Attendees at a free luncheon on Aug. 24 in Columbus, Ohio, heard Alford blast the EPA’s ozone proposal as “one of most expensive regulations ever issued” by the U.S. government.

“It would plunge the majority of the country into ‘non-attainment,’ meaning that communities would face enormous regulatory hurdles every time they wanted to build something,” he said.

It was a vintage performance by Alford, the dominant figure behind the NBCC and a staunch opponent of environmental regulations dating back to the 1997 Kyoto Protocol. The NBCC was established in 1993 and boasts nearly 190 chapters nationwide, but Alford has personally led the group since its founding and has appointed family members, including his wife, to key leadership posts.

[Pope Francis and the case for environmental capitalism]

In his frequent essays and blog postings, Alford has referred to the EPA as “wicked’ and a “monster” that is “out of control.” He flatly dismisses the notion of environmental justice — the idea that minorities suffer unfairly from pollution — as a “farce.”

“Many naive blacks have bought the lie — hook, line and sinker,” he says.

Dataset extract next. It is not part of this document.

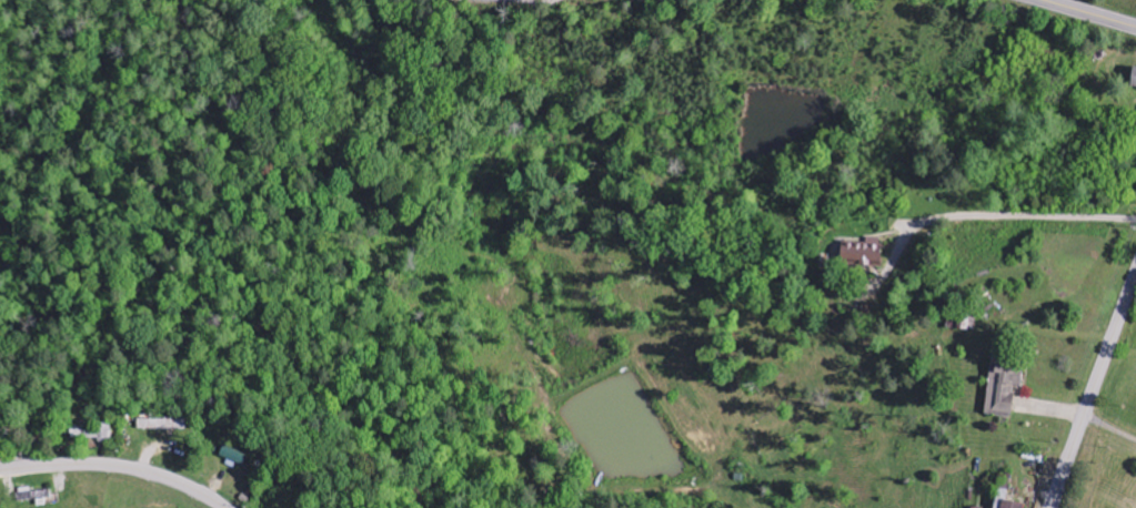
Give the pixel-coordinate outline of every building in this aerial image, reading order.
[(885,239),(869,238),(869,245),(846,244),(846,265),(884,266),(885,239)] [(994,358),(988,415),(1014,419),(1017,387),(1024,388),(1027,362),(994,358)] [(140,430),(187,431),(187,420),(140,419),(140,430)] [(223,456),(246,466),(251,456),(227,446),(223,456)] [(19,503),(38,500),(39,507),(51,505),(49,490),(32,492),(31,491),(18,493),(19,503)]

Alford’s organization declines to give detailed information about the NBCC’s membership or sources of income, although records filed by the group show more than $800,000 in contributions over the past decade from Exxon Mobil. At the group’s 2015 national conference in August, a list of sponsors given to attendees included a number of major fossil-fuel interests, including Koch Industries, owned by oil magnates and conservative activists Charles and David Koch.

Such donations make up as much as 80 percent of the group’s revenue in some years, tax records show, and the NBCC has channeled its money into causes that favor fossil-fuel interests. For example, the NBCC, gave $50,000 last year to a Florida organization that sought to impose additional costs and restrictions on homeowners who want to install solar panels on their roofs.

A repeated theme in Alford’s speeches and writings is that excessive regulations have prevented African Americans from achieving their potential. He argued in a 2014 op-ed article that oil, gas and coal were largely responsible for lifting freed slaves out of poverty.

“Fossil fuels have been our economic friend,” he wrote.

Such stances have angered not only environmental groups but also other African American business organizations, which say Alford’s views represent at best a small fraction of black business owners and entrepreneurs. Ron Busby, president of the U.S. Black Chamber of Commerce, a rival group, said internal surveys have consistently shown high levels of support among his group’s members for strong environmental regulations.

“As a child I had asthma, and I remember my parents saying it was a black disease, because that’s what we thought, growing up,” Busby said. “Anyone who’s saying it’s not affecting our community isn’t speaking on behalf of black people.”